William Blake was an English poet, painter and printmaker. Largely unrecognised during his life, Blake has become a seminal figure in the history of the poetry and visual art of the Romantic Age. What he called his "prophetic works" were said by the 20th-century critic Northrop Frye to form "what is in proportion to its merits the least read body of poetry in the English language". He produced a diverse and symbolically rich collection of works, which embraced the imagination as "the body of God", or "human existence itself".
Hilma af Klint was a Swedish artist and mystic whose paintings are considered to be among the first major abstract works in Western art history. A considerable body of her work predates the first purely abstract compositions by Kandinsky, Malevich, and Mondrian. She belonged to a group called "The Five", a circle of women inspired by Theosophy who shared a belief in the importance of trying to contact the "High Masters", often through séances. Her paintings, which sometimes resemble diagrams, were a visual representation of complex spiritual ideas.

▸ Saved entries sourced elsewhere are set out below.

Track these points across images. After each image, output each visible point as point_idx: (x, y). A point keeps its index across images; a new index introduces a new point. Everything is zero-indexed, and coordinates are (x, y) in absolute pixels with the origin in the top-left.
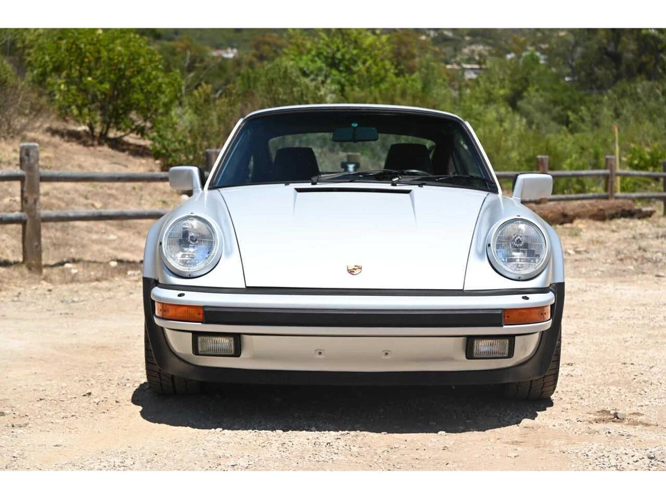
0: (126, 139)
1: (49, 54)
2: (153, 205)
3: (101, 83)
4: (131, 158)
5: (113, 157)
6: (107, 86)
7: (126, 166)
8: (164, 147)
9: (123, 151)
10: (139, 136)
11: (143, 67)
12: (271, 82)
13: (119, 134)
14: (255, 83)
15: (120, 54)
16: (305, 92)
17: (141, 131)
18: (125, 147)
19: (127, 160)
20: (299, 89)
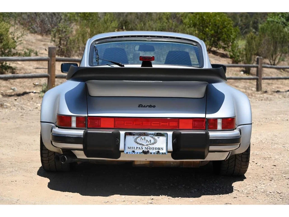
0: (218, 51)
1: (192, 20)
2: (232, 75)
3: (211, 31)
4: (221, 58)
5: (214, 57)
6: (213, 32)
7: (220, 61)
8: (234, 55)
9: (217, 55)
10: (223, 50)
11: (226, 25)
12: (273, 30)
13: (215, 49)
14: (266, 31)
15: (219, 20)
16: (285, 35)
17: (224, 48)
18: (218, 54)
19: (219, 59)
20: (283, 34)
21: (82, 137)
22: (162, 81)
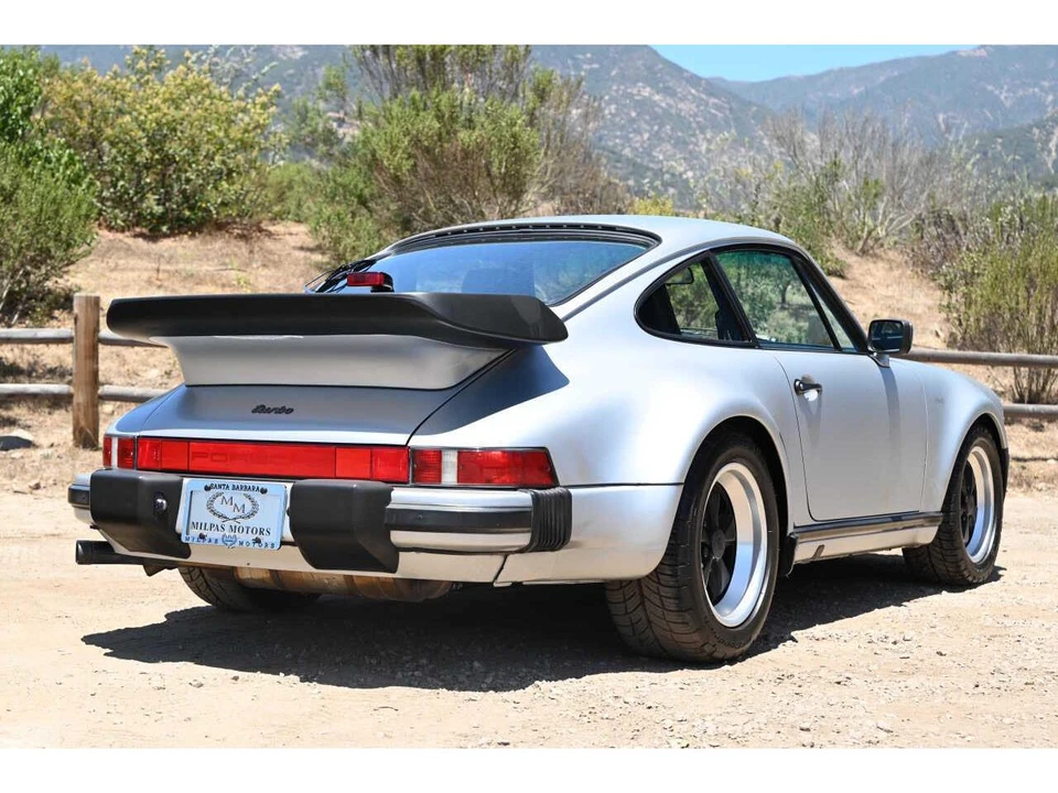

Agnes Pelton was a modernist painter who was born in Germany and moved to the United States as a child. She studied art in the United States and Europe. She made portraits of Pueblo Native Americans, desert landscapes and still lifes. Pelton's work evolved through at least three distinct themes: her early "Imaginative Paintings," art of the American Southwest people and landscape, and abstract art that reflected her spiritual beliefs.